Aku mengangguk. Namun arah mataku mendadak berubah kearah leptop Syifa.
“Kamu ?” suaraku bergetar
Syifa mengangguk, mataku berkaca-kaca memeluknya erat.
“Aku ingin berjuang bareng kamu” sahutnya juga bergetar
“Thanks, Syifa” senyum mengembang dari bibirnya.Bersamaan dengan itu, tampak seseorang yang mengamati percakapan kami dari jauh. Seseorang dengan topi hitam, dan melangkah perlahan setelah mengambil beberapa gambar kami berdua.
“Tante dan Om akan senang mendengarnya, mereka berharap aku bisa membantu” sahut Syifa dalam hati.
Syifa pun membayangkan ketika ayah dan Ibu Aiswa menelpon dan menghubunginya agar tetap mengambil lokasi yang sama dengan Aiswa. Mereka membutuhkan orang yang bisa selalu mendampingi Aishwa. Terdengar nada khawatir dari keduanya dan begitu berharap Syifa akan menyetujui permohonan mereka.“Baik Tante, Om...Syifa senang bisa membantu”
Syifa pun tidak punya pilihan lain selain berharap ini akan dapat mengurangi kekhawatiran orang tua Aishwa.
“Namun, apa yang membuat mereka khawatir?” pikiran Syifa kala itu. Kedua orangtua Aishwa adalah orang yang berpendidikan, mereka tidak perlu khawatir dimanapun Aishwa akan melanjutkan pendidikan. Syifa pun membayangkan pertama kali Ia bertemu dengan orangtua Aishwa, hingga mengganggap Syifa seperti anak mereka sendiri.“Ini Syifa, Tante. Sahabatnya Aishwa,” Syifa memperkenalkan diri ketika pertama kali berkunjung ke rumah Aishwa, untuk menjenguknya yang tidak masuk karena demam.
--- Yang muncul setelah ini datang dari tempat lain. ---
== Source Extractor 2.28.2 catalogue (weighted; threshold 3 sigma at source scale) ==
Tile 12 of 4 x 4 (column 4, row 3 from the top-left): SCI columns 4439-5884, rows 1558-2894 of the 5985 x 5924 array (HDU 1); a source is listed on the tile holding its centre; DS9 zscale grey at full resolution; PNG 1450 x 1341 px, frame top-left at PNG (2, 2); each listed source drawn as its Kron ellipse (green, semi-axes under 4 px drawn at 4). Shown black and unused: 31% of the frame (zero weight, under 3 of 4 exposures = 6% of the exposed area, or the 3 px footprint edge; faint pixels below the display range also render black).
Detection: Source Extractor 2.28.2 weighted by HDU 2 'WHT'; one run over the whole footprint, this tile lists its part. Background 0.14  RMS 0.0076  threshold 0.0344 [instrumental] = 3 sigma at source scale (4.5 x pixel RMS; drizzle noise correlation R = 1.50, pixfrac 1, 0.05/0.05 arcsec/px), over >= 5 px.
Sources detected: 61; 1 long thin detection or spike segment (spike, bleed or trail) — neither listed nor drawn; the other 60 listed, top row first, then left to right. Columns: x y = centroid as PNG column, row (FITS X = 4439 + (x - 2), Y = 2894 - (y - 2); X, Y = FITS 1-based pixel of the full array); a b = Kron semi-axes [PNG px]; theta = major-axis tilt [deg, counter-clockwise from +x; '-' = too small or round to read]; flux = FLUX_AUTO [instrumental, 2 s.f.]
Ayah dan Ibu Aishwa dengan senyum hangat memeluknya.
“Ooh ... ini yang namanya Syifa? Cantik”
Ucapan Ibu Aishwa dengan senyum ramahnya. Keduanya langsung berpandang-pandangan, yang terlontar dari ibunya Aishwa.
“Aish sudah cerita banyak tentang kamu, Syifa. Katanya kamu suka soulmatenya, ya?
Syifa nyengir lebar, antara gugup dan senang,“Iya, Tante ....”
“Tante kagum sekali dengan prestasimu disekolah. Terimakasih yah sudah jadi teman belajar Aishwa.”
Syifa pun kontan berdehem.
“Ehm. Aishwa memang fans saya, Tante. Tapi sayangnya sampai sekarang cuma dia doang yang nge-fans, teman yang lain nggak”Tawa keduanya pun pecah. Seketika Ibu Aishwa merangkul Syifa dan berbisik,
“Syifa bantu jaga Aishwa yah?”
Kalimat yang masih terekam selalu di memori Syifa. Seolah kalimat yang meminta pertolongan. Seperti kalimat yang mengandung pesan tersembunyi. Entah apa itu.
KAMU SEDANG MEMBACA
ANOTHER AISHWA
Novela JuvenilMenceritakan tentang dua gadis kembar yang diberi nama Aishwa, ditinggal oleh ibu kandungnya di tempat yang berbeda. Kedua gadis tumbuh dengan kehidupan yang berbeda pula, hingga ditakdirkan bertemu. Bagaimana sosok Aishwa yang hidup di Indonesia, d...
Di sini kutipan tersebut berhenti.